───── Extracto del texto ─────
Claudio Ferrufino-Coqueugniot
Continúo abriendo cajas, a miles de kilómetros de las anteriores. Gitano que deja baúles escondidos para pasto de ratones. Aquí Lou Reed, New York, gran álbum. Utilizo un ventilador para escapar del calor de la seca noche cochabambina. De fondo, Hendrix. En los intervalos leo a Olga Amarís Duarte; he conseguido páginas en las que Thomas Mann habla de Goethe y de Tolstoi; Dimitri Merejkowski de Miguel Ángel. Gran biógrafo, el ruso, como Zweig. Decían de él que era la mente más poderosa en tiempos de la revolución; Lunacharski lo fue entre los bolcheviques. Emigró… parte de los “blancos” en París con su bella poeta esposa Zinaida Gippius.
Camino en los
mercados después de medianoche. Atrás ha quedado Union Station con aquella mítica,
para mí, locomotora colgada de un puente. Downtown; si pienso, nostalgio.
───── Datos mostrados ─────
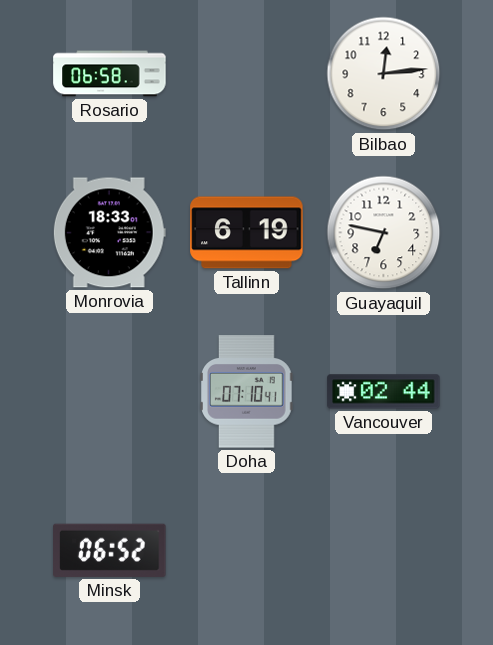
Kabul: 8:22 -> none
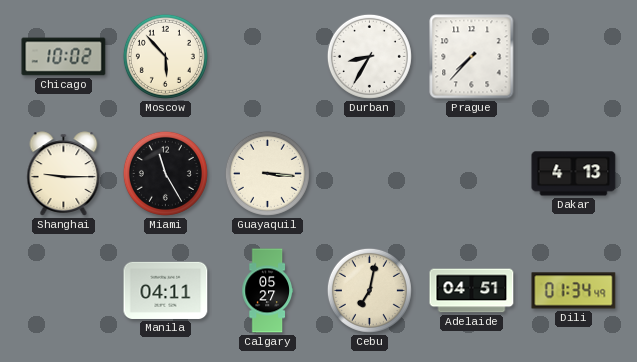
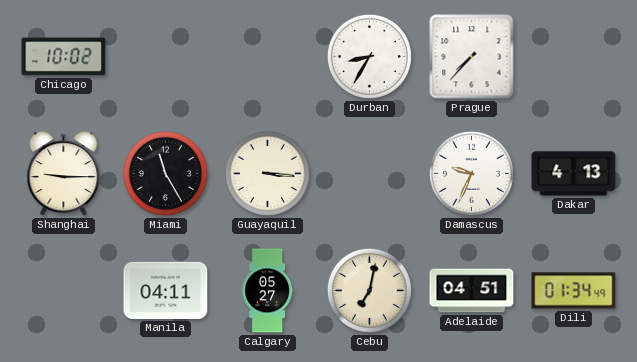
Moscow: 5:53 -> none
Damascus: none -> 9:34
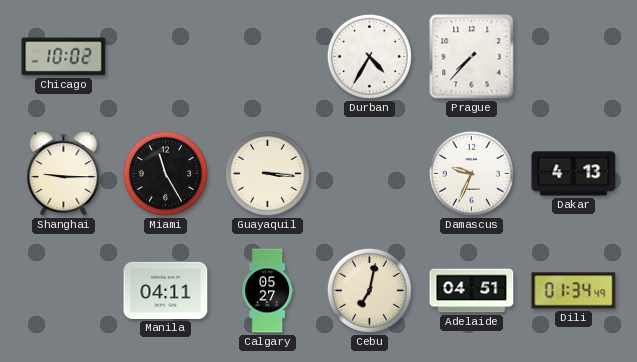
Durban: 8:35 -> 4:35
─────
Según el extracto del texto, ¿para qué se utiliza el ventilador? Responde en una a tres oraciones.

El ventilador se utiliza para escapar del calor de la seca noche cochabambina.